10 cups of sliced mushrooms
2 onion diced
1 stick of butter
3 cups of chicken broth
2.5 cups of heavy cream
2 TBS sherry
1/2 rice flour ( or whatever GF type you use)
salt & pepper to taste
I cut the butter in half and browned the onions and mushrooms in it
then added the chicken stock, seasoning, sherry and heavy cream to it, bringing to a boil then turning down to a simmer. I melt the other half of stick of butter in the microwave and stirring the flour into it, then adding this to the soup as a thickener. I turn off the heat and let the soup sit for a little then divide up into 12oz portions to freeze for later recipe uses. ENJOY !!

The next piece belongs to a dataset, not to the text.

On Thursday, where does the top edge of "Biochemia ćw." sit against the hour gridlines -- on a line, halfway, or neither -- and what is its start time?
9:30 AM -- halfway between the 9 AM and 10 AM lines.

Wednesday, October 13, 2010
School Time
Well after many many years I have finally signed back up for school come January to finish the attempt of obtaining my RN degree that I started many years ago. I am nervous not so much for myself going back to school but for the brain dead mother and wife my family is going to have for the next few YEARS LOL -Looking forward to getting it done too :o)
Monday, October 11, 2010
What is it ?....
My oldest is on the autism spectrum. Today I received a link to an article about how they are relating the fact that if your newborn has jaundice at birth then they will also have a 67% higher chance of having autism. You read this studies and things like family history, location, birth month, age of parents and more... I read these and I almost want to cry (use to but not anymore) because I feel as if my son's life was a ticking time bomb from conception. I feel as if I personally did this to my child like a mother who drinks and her kiddo is born with Fetal Alcohol Syndrome. I know in my heart that I could not have known these things before he was born but it just kills me inside. Why him? Why does he have to live in a state of confusion the rest of his life? Why does he have to live life in an borderline panic attack? My heart breaks everyday for him. My heart breaks for his younger siblings who see the difference and try to take care of him and help him through meltdowns but do not even realize there is a name for this difference. I am tired of these articles. Please I do not want to read anymore about what autism is and how little we know even though it is a huge epidemic. If 1 in every 100 children were contracting polio in this country, we as a nation would be all over it, what is the problem here? What exactly is causing so many kids to be effected? It cannot be something that was always there, maybe a little but not to the extent it is now. Thank God for the steps he makes everyday. God has answered many prayers in regards Seth and Seth himself has literally saved this family by bringing my husband and I's priorities back to where they should be - God and Family.